Walk into almost any home today and you see a jumble of styles. The labels of contemporary and modern are applied almost interchangeably but do they mean the same thing? In a word, no! To get to the heart of the matter, we have to travel back to the origins of modernism — all the way back to almost a century before — the 1920s.
In Germany of the 1920s, an era of rapid change and exploding art, the leading stylemaker was the Bauhaus School of Arts and Crafts. The Bauhaus opposed the overly decorated styles of the century before, the Victorian period, and developed the modern style we know of today. Bauhaus architects and designers such as Gropius, Moholy-Nagy and van der Rohe, rebelled against the heavy carving, the ornamentation and the busy patterns and color schemes of the “Victorian style”. The Victorian style is really a misnomer because it encompassed almost a whole century’s worth of different styles that included Queen Anne, Italianate, Belter, the Arts and Crafts movement, to name a few. What they all had in common was a richness of detail and ornamentation, sometimes to excess.
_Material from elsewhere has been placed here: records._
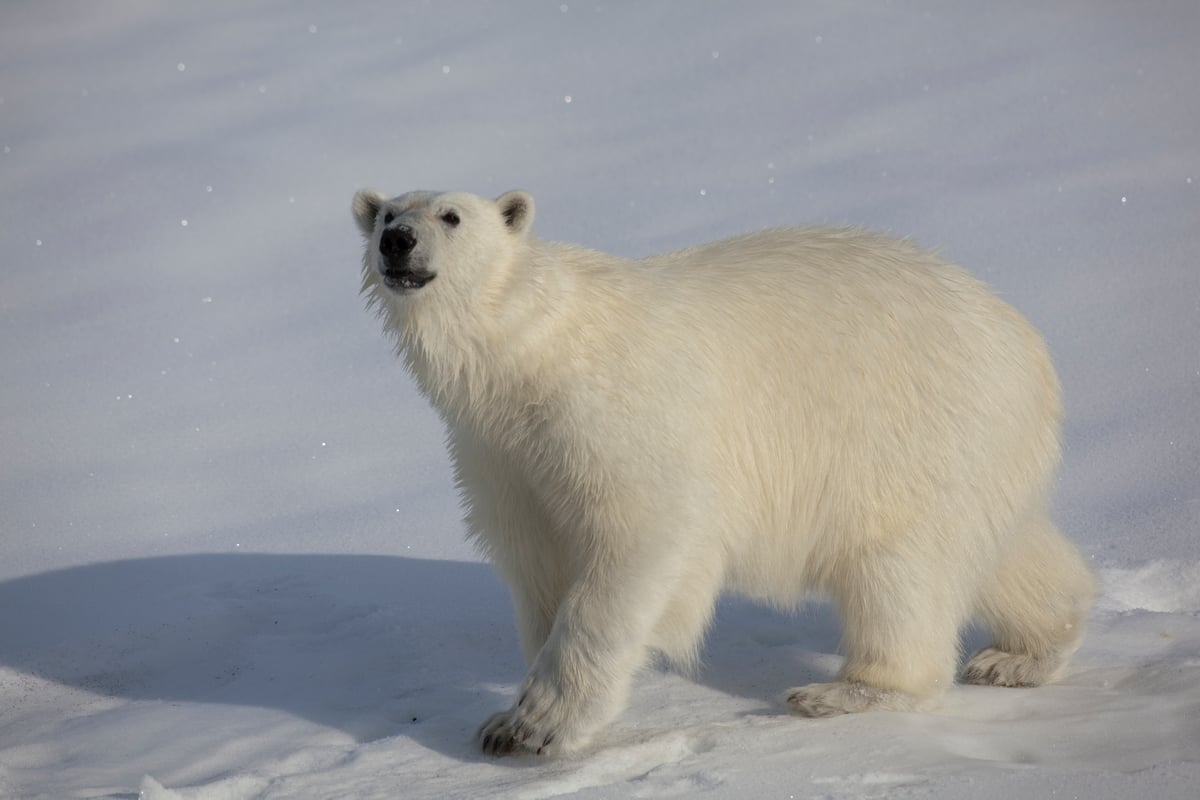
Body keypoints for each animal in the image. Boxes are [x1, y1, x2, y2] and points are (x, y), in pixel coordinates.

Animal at [350, 188, 1094, 758]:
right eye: (385, 212)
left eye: (451, 215)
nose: (399, 241)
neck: (528, 352)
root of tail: (1026, 343)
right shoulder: (500, 454)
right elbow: (538, 561)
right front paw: (512, 716)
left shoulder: (611, 414)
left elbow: (639, 537)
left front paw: (532, 727)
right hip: (976, 449)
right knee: (1006, 550)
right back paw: (1020, 654)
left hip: (910, 430)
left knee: (898, 567)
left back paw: (844, 691)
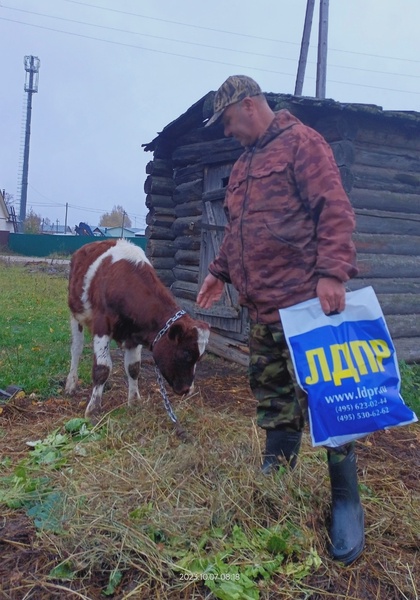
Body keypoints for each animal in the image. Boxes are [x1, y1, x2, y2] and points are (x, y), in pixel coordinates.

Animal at [65, 237, 209, 420]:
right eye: (186, 353)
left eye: (200, 358)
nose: (187, 389)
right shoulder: (102, 325)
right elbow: (102, 367)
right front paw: (93, 409)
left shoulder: (135, 334)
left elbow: (133, 367)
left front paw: (134, 402)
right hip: (75, 314)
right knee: (76, 349)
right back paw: (71, 384)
The Bauhaus freed design of the oppressive weight by simplifying form and line and by eliminating all surface decoration. What they ended up with were white walls, simplified geometric buildings, and linear detailing. The furniture was also minimalist — rectilinear forms with no surface ornamentation and usually made of one type of wood, glass and/or steel. The color palette was neutral – blacks, whites, and browns. Thus, the modern style was born.
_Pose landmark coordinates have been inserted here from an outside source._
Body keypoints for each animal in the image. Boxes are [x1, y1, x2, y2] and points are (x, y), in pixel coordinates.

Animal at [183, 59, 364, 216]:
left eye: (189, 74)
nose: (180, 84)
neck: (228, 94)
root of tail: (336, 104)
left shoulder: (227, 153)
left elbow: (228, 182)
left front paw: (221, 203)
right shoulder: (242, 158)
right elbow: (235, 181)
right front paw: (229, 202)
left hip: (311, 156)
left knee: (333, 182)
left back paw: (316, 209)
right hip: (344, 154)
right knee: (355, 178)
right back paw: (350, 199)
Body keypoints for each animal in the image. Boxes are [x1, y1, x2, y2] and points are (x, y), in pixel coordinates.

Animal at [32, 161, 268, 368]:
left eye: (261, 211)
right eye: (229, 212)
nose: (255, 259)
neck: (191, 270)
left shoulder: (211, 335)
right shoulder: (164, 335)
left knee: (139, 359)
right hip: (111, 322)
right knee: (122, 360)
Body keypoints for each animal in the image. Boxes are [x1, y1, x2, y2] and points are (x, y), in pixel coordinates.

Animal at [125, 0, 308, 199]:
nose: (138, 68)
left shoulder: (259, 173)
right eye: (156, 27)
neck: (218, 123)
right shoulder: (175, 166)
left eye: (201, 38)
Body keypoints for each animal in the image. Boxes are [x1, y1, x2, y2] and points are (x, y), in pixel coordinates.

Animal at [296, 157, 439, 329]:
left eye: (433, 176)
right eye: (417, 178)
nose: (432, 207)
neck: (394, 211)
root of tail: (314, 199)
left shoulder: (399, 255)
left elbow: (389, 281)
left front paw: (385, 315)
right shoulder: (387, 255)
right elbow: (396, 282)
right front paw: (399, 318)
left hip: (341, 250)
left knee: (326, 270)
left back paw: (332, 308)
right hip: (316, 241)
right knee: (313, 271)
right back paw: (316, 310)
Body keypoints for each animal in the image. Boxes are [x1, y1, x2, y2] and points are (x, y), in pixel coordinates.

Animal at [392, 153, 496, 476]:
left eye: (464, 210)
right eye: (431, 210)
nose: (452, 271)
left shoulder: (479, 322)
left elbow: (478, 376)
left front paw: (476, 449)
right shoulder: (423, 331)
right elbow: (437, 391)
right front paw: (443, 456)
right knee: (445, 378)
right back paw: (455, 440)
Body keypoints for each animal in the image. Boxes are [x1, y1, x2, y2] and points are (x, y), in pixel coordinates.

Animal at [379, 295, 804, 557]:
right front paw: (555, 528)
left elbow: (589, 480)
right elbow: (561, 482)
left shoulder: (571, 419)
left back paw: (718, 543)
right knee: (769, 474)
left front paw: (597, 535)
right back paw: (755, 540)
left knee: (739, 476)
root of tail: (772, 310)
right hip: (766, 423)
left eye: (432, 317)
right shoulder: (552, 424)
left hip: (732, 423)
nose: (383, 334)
Fast forward to the second half of the 20th century and early 21st century, lifestyles began to change and the desire for comfort and relaxation grew paramount. The need for formal social gatherings in the home diminished. People wanted to lounge in their sofas, watch television, and throw impromptu, fun parties. Formal, engraved invitations were out, Evite was in.
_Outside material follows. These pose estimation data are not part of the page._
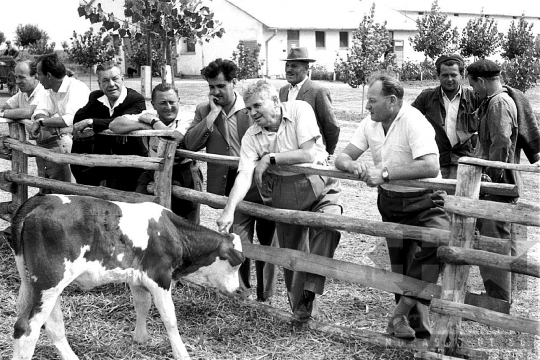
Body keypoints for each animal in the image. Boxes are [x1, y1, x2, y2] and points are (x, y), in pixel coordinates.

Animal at [10, 195, 244, 358]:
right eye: (236, 264)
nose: (237, 290)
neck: (173, 232)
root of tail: (40, 200)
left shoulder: (137, 279)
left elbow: (142, 305)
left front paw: (141, 338)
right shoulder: (159, 276)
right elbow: (170, 318)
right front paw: (181, 353)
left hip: (39, 286)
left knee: (52, 326)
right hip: (49, 282)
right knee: (27, 329)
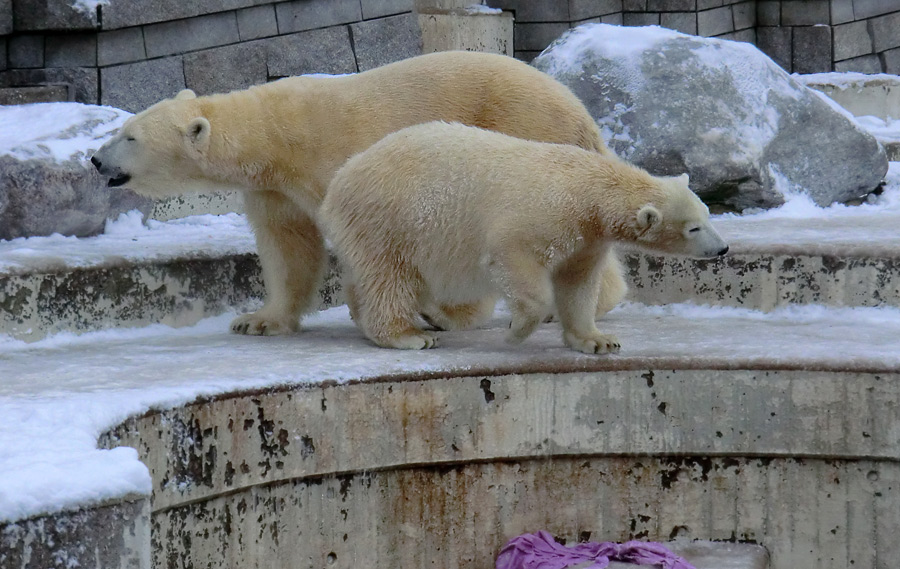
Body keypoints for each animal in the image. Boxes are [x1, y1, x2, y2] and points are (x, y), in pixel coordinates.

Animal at [91, 51, 624, 336]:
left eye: (130, 137)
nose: (96, 161)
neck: (273, 135)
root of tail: (584, 116)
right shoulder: (274, 188)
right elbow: (289, 246)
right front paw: (259, 320)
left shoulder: (333, 155)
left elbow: (372, 232)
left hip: (521, 129)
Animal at [320, 122, 728, 352]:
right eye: (693, 228)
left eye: (708, 216)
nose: (723, 248)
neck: (590, 188)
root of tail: (337, 183)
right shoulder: (547, 214)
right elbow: (513, 256)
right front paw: (516, 331)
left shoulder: (587, 238)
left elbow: (578, 281)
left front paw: (597, 341)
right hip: (389, 218)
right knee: (389, 275)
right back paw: (407, 335)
In response to people’s needs, the contemporary style evolved. Contemporary furniture became rounded, comfortable, and generally used light woods such as maple and oak. Color schemes were simple; use of earth tone colors was common with a splash of bold color in either the accessories or the artwork. Eclecticism is another feature of contemporary style. Furniture from different periods or different countries were mixed and thrown together into a room. For example, Tuscan rustic was combined with American farmhouse; Louis Philippe mingled with shabby chic; and Asian style merged with mid-century furniture. Famous contemporary designers of this era included British David Hicks, California designer Michael Taylor, and New York designer Mark Hampton.
A great example of contemporary styling is the Larry Laslo-designed bedroom showcased at the 2006 Kips Bay Show as shown in the photos below. The armchairs by the fireplace and the upholstered bed are Art Deco inspired; the leather chair is Georgian and the desk from the 1940s, all of which are enclosed in neoclassical detailed walls.
Both modern and contemporary styles appear everywhere today. They cater to different needs – those that want an uncluttered, airy, and clean look will prefer the modern style. Those that want to mix and match and want comfort above all else will lean towards the contemporary style. Modernism is a much more formal, exacting approach. It requires an inhabitant to be organized as the style dictates an uncluttered space. There is very little use of color or pattern so choices are limited. Simplify, simplify, simplify is a common mantra of modernism.
Contemporary style also eliminated the heavy ornamentation that came with traditional furniture but relaxed its style dictates. A designer can use a more varied color scheme and also mingle furnishings from different eras. With the proliferation of furniture sources and the internet, adhering to one set period of style or geographic location doesn’t have to be the norm. The ease of contemporary styling has made it a popular choice for most clients and designers.
The debate between modern and contemporary may continue to rage on into the new century but the fact that it is still referred to and used over and over again attests to the strength of the ideals of the designers that created it.